# taking sides - airbed vs sleeping mat



## ceepeebee (13 Aug 2012)

Hi, we're going off to France as a family next week, and we co-sleep with our youngest - we have a double airbed which is just a little small for the three of us, so I need either an airbed or a sleeping mat for me - I never sleep well on spongy airbeds - will I get a better night sleep on something like an Alpkit Dirtbag or Dozer? I know the mat will be better for bike-based adventures......


----------



## snorri (13 Aug 2012)

I had always found a few mm of foam sleeping mat to provide adequate comfort, but suspected the heat insulating capability was limited, ie I sometimes felt cold.. For my tour this summer I used an Exped Synmat UL7S which provided equal comfort with greatly improved heat insulation. The down side of the airbed is purchase price and the time taken to inflate, deflate and return it to its storage sack, although it takes up less space in its sack than a rolled up sleeping mat.
Your choice.


----------



## rikki (15 Aug 2012)

Airbeds are very cold to sleep on. 
You will need some insulation between the airbed and the ground, and probably some [extra] between you and the airmattress.


----------



## Berties (15 Aug 2012)

10cm self inflating mat, we have camped for years have had beds and mats and air beds , and now the self inflateing mats they are great,


----------



## slowmotion (15 Aug 2012)

I've got a 10 mm self-inflating mat that I chose for backpacking so I went for the lightest I could find. Surprisingly comfortable. If you are prepared to carry more weight, try a 25mm or 35mm one. They are cheaper than the thinner/lighter ones.
http://www.cotswoldoutdoor.com/inde.../products.detail/code/83120058/id_colour/1823


----------



## yello (15 Aug 2012)

I've used a Thermarest inflatable for many years and feel no need to replace or upgrade. Well pleased with it. Though I have to admit that on my most recent jaunt, I used two for extra comfort!


----------



## samid (15 Aug 2012)

Another vote for Thermarest, even the thinnest ones are quite comfortable IMHO.


----------



## CopperBrompton (15 Aug 2012)

When I camped a lot, I used a Thermarest - comfy and decent thermal insulation.


----------



## seashaker (16 Aug 2012)

I have got a couple of Alpkit self inflators. Have a small one which is 2.5cm thick and a full size which is about 3cm thick I believe. The quality of both are fantastic. I could not get on with the roll up foam mats and these are great. Would opt for something a little thicker if buying another one, the Dirtbag looks good value and the 5cm will be fine. one thing I will say, the mats are fairly chunky when rolled up so unless you get a smaller one imo it would not be suitable for bike touring. In the car no problemo!


----------



## bigjim (16 Aug 2012)

I found a thermarest heavy and cold.


----------



## ceepeebee (17 Aug 2012)

thanks for all your input folks, I've gone for an Alpkit Dirtbag in the end - everything I've had from them has been very decent and the price is definitely right. What we'll do is start on the double airbed, but, as usually happens, my back starts complaining I'll give the dirtbag a go. It's primarily for sub24s on the bike but it needs a good test... Fortunately the weather looks to be cracking so the heat aspect shouldn't be an issue this time around [touches wood]


----------



## steveindenmark (17 Aug 2012)

I can give you a definitive answer. That is unusual for me because I usually do not know much about a lot. Over the last 40+ years I have tried every airbed, foam mat, sleeping mat. The whole works. I have had 4 thermarests which were quite good.

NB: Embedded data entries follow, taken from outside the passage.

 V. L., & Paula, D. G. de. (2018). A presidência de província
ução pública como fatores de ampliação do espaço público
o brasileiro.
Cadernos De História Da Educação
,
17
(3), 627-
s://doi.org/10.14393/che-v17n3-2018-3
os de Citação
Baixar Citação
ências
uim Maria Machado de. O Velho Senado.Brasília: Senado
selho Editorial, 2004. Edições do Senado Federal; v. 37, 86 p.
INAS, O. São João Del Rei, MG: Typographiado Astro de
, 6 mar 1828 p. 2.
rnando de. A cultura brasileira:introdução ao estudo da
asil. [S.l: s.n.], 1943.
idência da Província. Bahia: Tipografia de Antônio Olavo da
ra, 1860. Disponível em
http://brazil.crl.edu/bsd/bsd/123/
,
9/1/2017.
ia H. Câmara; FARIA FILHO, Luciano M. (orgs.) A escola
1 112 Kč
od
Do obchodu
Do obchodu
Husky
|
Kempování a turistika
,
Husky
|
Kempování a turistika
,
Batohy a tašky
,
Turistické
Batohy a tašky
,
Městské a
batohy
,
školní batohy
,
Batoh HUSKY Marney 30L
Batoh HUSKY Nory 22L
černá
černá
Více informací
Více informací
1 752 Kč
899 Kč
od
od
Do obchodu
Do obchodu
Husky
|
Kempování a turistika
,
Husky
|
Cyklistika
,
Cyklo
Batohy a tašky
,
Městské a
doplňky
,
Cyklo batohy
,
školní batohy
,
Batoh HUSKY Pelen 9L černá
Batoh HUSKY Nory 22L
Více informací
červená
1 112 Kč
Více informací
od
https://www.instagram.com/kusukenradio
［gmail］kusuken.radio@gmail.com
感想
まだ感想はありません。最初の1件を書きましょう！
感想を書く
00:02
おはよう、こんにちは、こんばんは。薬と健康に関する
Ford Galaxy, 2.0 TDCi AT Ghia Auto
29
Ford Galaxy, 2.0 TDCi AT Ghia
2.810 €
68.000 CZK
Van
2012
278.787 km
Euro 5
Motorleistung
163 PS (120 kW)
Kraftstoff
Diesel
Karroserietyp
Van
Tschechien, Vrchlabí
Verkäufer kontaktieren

I now have a Synmat UL 7 and there is no doubt at all it is the best sleeping surface I have ever had. It has fibres inside it that warm up when you lay on it and it keeps you warm. It is light and small, perfect for cycle touring and it is simple to inflate and deflate.

I have tried them all and this is the best by far.

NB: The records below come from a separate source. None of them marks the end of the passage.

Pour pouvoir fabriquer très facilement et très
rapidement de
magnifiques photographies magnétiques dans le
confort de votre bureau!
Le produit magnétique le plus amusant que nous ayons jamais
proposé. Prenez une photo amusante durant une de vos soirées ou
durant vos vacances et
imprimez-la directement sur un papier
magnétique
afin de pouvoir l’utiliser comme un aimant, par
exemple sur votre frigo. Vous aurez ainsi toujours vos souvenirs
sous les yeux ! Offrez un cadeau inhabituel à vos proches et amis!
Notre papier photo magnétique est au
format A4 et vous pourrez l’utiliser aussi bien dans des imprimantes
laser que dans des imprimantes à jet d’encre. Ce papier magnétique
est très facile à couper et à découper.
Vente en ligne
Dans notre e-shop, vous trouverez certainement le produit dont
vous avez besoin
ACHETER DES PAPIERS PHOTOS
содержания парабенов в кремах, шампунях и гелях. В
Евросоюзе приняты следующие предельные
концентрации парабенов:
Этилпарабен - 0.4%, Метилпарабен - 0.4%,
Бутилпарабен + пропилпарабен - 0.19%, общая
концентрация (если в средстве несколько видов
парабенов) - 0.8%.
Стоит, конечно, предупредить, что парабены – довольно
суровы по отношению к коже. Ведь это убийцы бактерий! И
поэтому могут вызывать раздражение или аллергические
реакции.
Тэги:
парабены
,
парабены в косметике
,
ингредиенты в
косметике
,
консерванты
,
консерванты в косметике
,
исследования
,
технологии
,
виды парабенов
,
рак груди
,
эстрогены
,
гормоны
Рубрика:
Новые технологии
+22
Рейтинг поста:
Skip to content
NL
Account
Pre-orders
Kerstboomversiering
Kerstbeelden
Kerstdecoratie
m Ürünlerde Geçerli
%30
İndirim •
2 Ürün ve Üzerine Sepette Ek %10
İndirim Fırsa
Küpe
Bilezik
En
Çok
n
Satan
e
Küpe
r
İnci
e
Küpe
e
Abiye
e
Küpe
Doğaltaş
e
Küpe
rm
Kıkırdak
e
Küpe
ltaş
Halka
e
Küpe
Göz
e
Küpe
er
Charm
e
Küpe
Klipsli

Sorry I was too late in letting you know but we have been camping in Germany. Lots of lovely nights sleep.


View: http://www.youtube.com/watch?v=7ovZQr8XujQ


Steve


----------



## Tiberius Baltar (17 Aug 2012)

I use this; http://www.amazon.co.uk/Gelert-X-Tr...UTF8&colid=U7MNI41BL84Z&coliid=I350PG33TLHBT8

on top of a roll mat. The roll mat insulates me and the air bed gives extra comfort at little weight cost.


----------



## jay clock (22 Aug 2012)

Horses for courses. Only you can tell. The people above who say a 10mm Thermarest is fine, mean it is fine for them. I used one for a 3 week tour and camped less and less due to discomfort. I now have an Exped Downmat and LOVE it. If you are lard arse who sleeps on his side, it will make all the difference!


----------



## jay clock (29 Aug 2012)

I have just invested (word used loosely) in a Synmat UL 7 to replace my Downmat 7. Initial impressions are excellent and most specifically lighter. However it will not be as warm. Now selling the Downmat - PM me if interested. Will place ad in classified


----------



## Trail Child (29 Aug 2012)

jay clock said:


> Horses for courses. Only you can tell. The people above who say a 10mm Thermarest is fine, mean it is fine for them. I used one for a 3 week tour and camped less and less due to discomfort. I now have an Exped Downmat and LOVE it. If you are lard arse who sleeps on his side, it will make all the difference!


Totally agree. Didn't sleep a wink on a Thermarest (also a side sleeper but not a lard arse LOL). The dogs now sleep on the Thermarest.


----------